** Extracted text **
>>>
A wonderful solution to an icky problem.

The focus on the “cause” of homosexuality has created an industry of cure. The Ex-Gay movement is still here because it seems like a wonderful solution to an icky problem.

But, as long as heterosexual people are determined to follow a preconceived mental outline, they will force its logic to a conclusion that supports their determination. This an be outlined quite plainly:

  1. There is something terribly wrong with homosexuality.
  2. When something is wrong, there must be a reason or cause that normal sexuality “went wrong.”
  3. If it can be found what went wrong, then a way to fix it can be found.

In response to this logic, organizations that operate “ex-gay” ministries have created a formula, a service, an entire industry that is geared to working with people who are unhappy with being homosexual, or are motivated to change. Most often, however, the unhappiness and motivation are the result of family and societal pressures to be heterosexual, “appear” to be heterosexual, or at least behave heterosexually in a heterosexual world. The emphasis on the “fix” in these ministries is an emphasis which firmly believes that sexual behavior can be successfully re-directed. In some cases, leaders will quietly admit that an inner change of sexual orientation may not or does not happen.

Typically, however, young people who come to these “ex-gay” therapy operations do not come because they are unhappy or motivated to change, but because their parents or families are unhappy or highly motivated to change them.
<<<
** Directions **
1) In the passage on the ex-gay movement, what do leaders of these ministries sometimes quietly admit?
2) Retype the passage on the ex-gay movement between "3. If it can" and "does not happen.", inclusive.
3) Write what comes next in the passage on the ex-gay movement, picking up after its final sentence.

** Data under study **
>>>
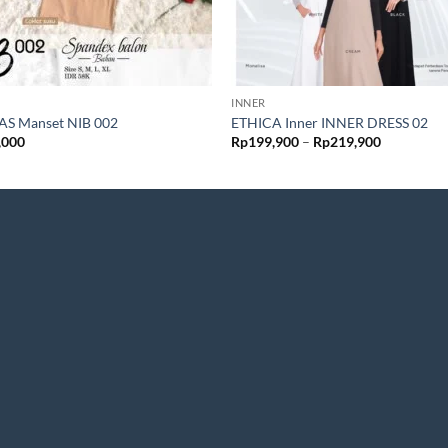
INNER
AS Manset NIB 002
ETHICA Inner INNER DRESS 02
Rentang
,000
Rp
199,900
–
Rp
219,900
harga:
Rp199,90
hingga
Rp219,90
<<<
** Results of the tasks **
1) They admit that an inner change of sexual orientation may not or does not happen.

2)
3. If it can be found what went wrong, then a way to fix it can be found.

In response to this logic, organizations that operate “ex-gay” ministries have created a formula, a service, an entire industry that is geared to working with people who are unhappy with being homosexual, or are motivated to change. Most often, however, the unhappiness and motivation are the result of family and societal pressures to be heterosexual, “appear” to be heterosexual, or at least behave heterosexually in a heterosexual world. The emphasis on the “fix” in these ministries is an emphasis which firmly believes that sexual behavior can be successfully re-directed. In some cases, leaders will quietly admit that an inner change of sexual orientation may not or does not happen.

3)
It is often said that a sweater is what a child puts on when the child’s mother is cold! The pressure on young people to conform comes not only from peers but from parents. As more and more people come out to their peers and families, peer pressure to be heterosexual is literally disappearing. But parental pressure is another thing.

Wayne Besen, in his preface to Anything But Straight (p. xii.) tells the story of coming out to his own parents. His mother bought a motivational tape for him titled “Gay and Unhappy” which, he said, tried to create a problem in his relationship with his parents as a cause for what made him gay, only that didn’t really exist.

The problem was, I always had a very close relationship with my parents—at least until I came out. I listened to the tape twice and realize that there was absolutely nothing in it that applied to my life. It was trying to establish a cause and effect relationship that did not exist. It actually seemed like the tape was trying to create a wedge between my parents and me by having me manufacture a traumatic event from my past that did not actually occur.

Besen describes the scene at the breakfast table the next morning, after listening to the tape twice and trying for the third time.

So, how did it go with the tape last night?” my father keenly asked while my mother’s eyes glowed with anticipation. “Dad, it was great. All I’ve got to do to become straight, according to the tape, is figure out when you and Mom became lousy, distant parents.”  That was the last subliminal ex-gay tape they bought me.

The opposing point of view is highly threatening to this preconceived scenario or outline, because it undermines the cause.

  1. Homosexuality exists in all kinds of people from all backgrounds, with all experiences, in every kind of expression imaginable.
  2. There is no evidence that homosexuality is “caused” by some genetic or hormonal flaw, by trauma, seduction, poor parenting or deep psychological or relational problems, or as a result of bad moral and ethical choices.
  3. If there is no certain “cause” of any kind, there is no particular cure either.

In fact, if the whole question of “cause” is laid to rest, then the issues of “cure” and “change” simply evaporate.